The Algorithm
This time, we did invent the algorithm!
You don't have to understand this to be able to geohash.
- Strings of the current date (in yyyy-mm-dd format, which should be the only date format you use anyway) and the daily opening price of the Dow Jones Industrial Average (as quoted at finance.google.com) are concatenated, with a hyphen separating the two.
- West of -30° longitude: If there is no opening price for the Dow on the desired day, the opening price from the previous, or most recent trading day is used instead. So Saturday and Sunday both use Friday's opening price.
- East of -30° longitude: Same as west, except the Dow's opening price for the previous, or most recent trading day is used, even if a new one becomes available later in the day in your time zone.
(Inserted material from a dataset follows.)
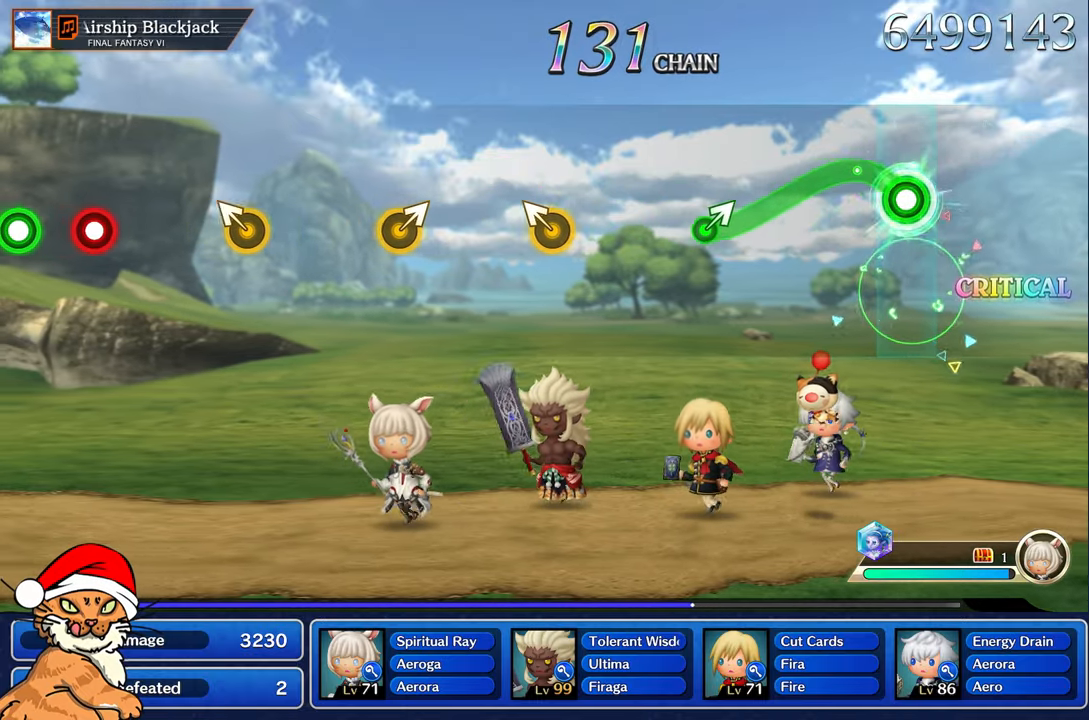
{"dt_ms": 1000, "buttons": [], "left_stick": "left", "right_stick": "center"}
That is, Thursday uses Wednesday's open, Friday uses Thursday's open, and Saturday through Monday all use Friday's opening price. (see 30W Time Zone Rule)
- When there's a Dow holiday, the most recent trading day's opening price is used.
- The resulting string is then fed through the well-documented MD5 cryptographic algorithm to generate a pseudo-random (yet easily verifiable) "hash" of 32 hexadecimal digits.
- The "hash" is then split into two halves of 16 hexadecimal digits each.
- Each half of the "hash" is prepended with a decimal point (so as to represent a hexadecimal fraction) and is converted to a base-10 fraction.
- The resulting decimal fractions are appended to the integral (lat,lon) values of any given graticule to produce that graticule's geohash target for the day.
Contents
Specification
This is a more precise specification for anyone attempting to implement the algorithm.
The process to calculate the geohash coordinates for a given date "GD" and graticule "[Lat,Lon]" is as follows.
Note: A graticule consists of an integer latitude (in the range -90 to -0, and +0 to +90) and longitude (in the range -179 to -0 and +0 to +179). [-0,5] and [0,5] are separate graticules with different geohashes, for example.
- Determine the applicable Dow Jones opening date "DJOD" : (see 30W Time Zone Rule)
- If the longitude is between -179 and -30 inclusive, use the latest date up to and including GD on which a Dow Jones opening price has been or will be published. (On weekends and Dow holidays, DJOD will be earlier than GD.)
- Otherwise (if the longitude is between -29 and +179 inclusive), use the latest date up to and including one day before GD on which a Dow Jones opening price has been or will be published. (DJOD will always be at least one day earlier than GD.)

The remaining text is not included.